Exercise goal: Copy out each line of the entries where the word "pinky" is present.

Task material:
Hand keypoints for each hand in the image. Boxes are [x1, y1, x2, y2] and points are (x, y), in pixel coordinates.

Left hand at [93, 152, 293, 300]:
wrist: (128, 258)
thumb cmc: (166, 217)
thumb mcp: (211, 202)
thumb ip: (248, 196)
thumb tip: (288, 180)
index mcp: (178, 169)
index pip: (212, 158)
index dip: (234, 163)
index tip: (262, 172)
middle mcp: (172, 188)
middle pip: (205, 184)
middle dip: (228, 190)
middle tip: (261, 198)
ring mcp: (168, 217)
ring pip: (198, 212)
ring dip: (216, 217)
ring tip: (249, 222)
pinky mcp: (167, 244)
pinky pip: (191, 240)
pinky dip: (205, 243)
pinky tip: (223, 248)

Answer to the problem:
pinky mcp: (167, 244)
pinky pip: (191, 240)
pinky dip: (205, 243)
pinky tip: (223, 248)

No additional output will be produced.